Alnylam's ALN-PSC program is under development for treating hypercholesterolemia by targeting the PCSK9 gene, which is involved in the metabolism of LDL Cholesterol. Phase 1 and Preclinical studies for ALN-PSC demonstrated the RNAi therapy was effective at silencing PSCK9 translation, causing a declined presence of circulating PSCK9 and LDL-C proteins. Alnylam is leveraging their GalNAc-siRNA delivery system in their lead candidate, ALN-PCSsc, which showed positive preclinical results in October 2013, and is being developed in a partnership with the Medicines Company.
Additionally, Alnylam is developing a hemophilia treatment by silencing the antithrombin gene with ALN-AT3. The RNAi therapy is being pursued as a subcutaneous drug to restore hemostatis by returning patients to a healthy phenotype. ALN-AT3 is undergoing Phase 1 trials, where safety and tolerability for dose-escalation of the RNAi therapy will be studied, and data is expected by the end of 2014. The "Alnylam 5x15" program has also introduced ALN-AS1, a lead candidate for treating Hepatic Porphyrias, which will be pursued in further clinical trials by the beginning of 2014. Recent additions to Alnylam's pipeline includes candidates for treating Complement-Mediated Diseases (ALN-CCS), iron-overload disorders (ALN-TMP), and Alpha-1-Antitrypsin deficiency (ALN-AAT); all of which are at various stages of preclinical development.
Drug discovery is an unpredictable business. Nothing is certain on whether this venture will be successful or not. Beyond Patisiran, Alnylam's pipeline depends largely on the capability of their GalNAc-siRNA conjugate platform. Commercial success will only be realized if the gene-silencing therapeutic approach can lead to meaningful improvements in patient outcomes. Also, there are high expectations for a biotechnology company with a $3.5 billion market capitalization and much of their pipeline at early stages of clinical trials.

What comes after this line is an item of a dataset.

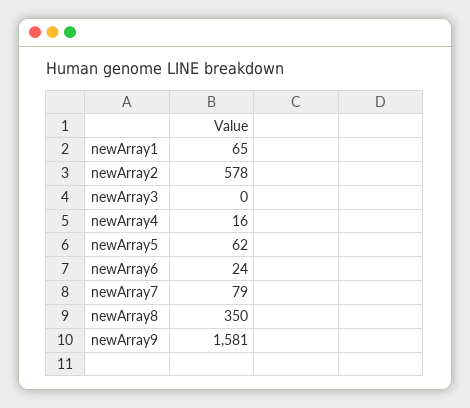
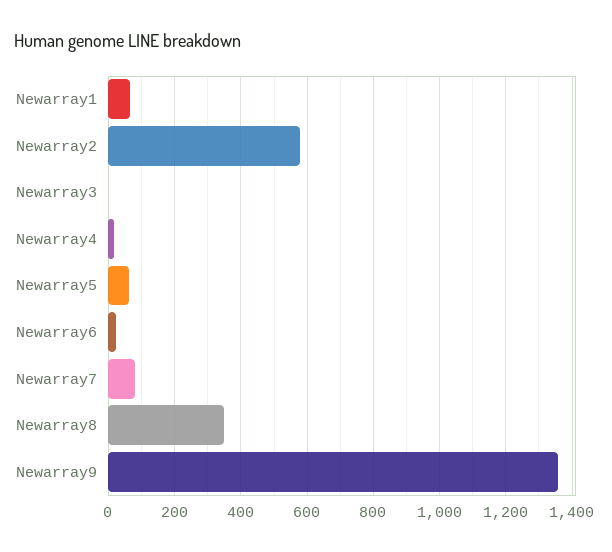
newArray9: 1581 -> 1360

There are a couple of factors that lead to an optimistic investment thesis on Alnylam. Across the company's pipeline, Alnylam's technology shows a consistent ability to genetically silence the production of target proteins, and doing so with dose-dependent profiles. Results from Patisiran's Phase III trial will set a precedent for how well this genetic knockdown approach translates into improving patient outcomes. Perhaps Alnylam's most valuable asset is the sugar-based delivery system, which may provide a platform for growing a pipeline of RNAi therapies the company has been aggressively pursuing with their 5x15 program.
Whether or not this venture will be successful is unpredictable, but there is one thing that is certain: Alnylam will be a very interesting stock to follow over the next few years.
Disclosure: I have no positions in any stocks mentioned, and no plans to initiate any positions within the next 72 hours. I wrote this article myself, and it expresses my own opinions. I am not receiving compensation for it (other than from Seeking Alpha). I have no business relationship with any company whose stock is mentioned in this article.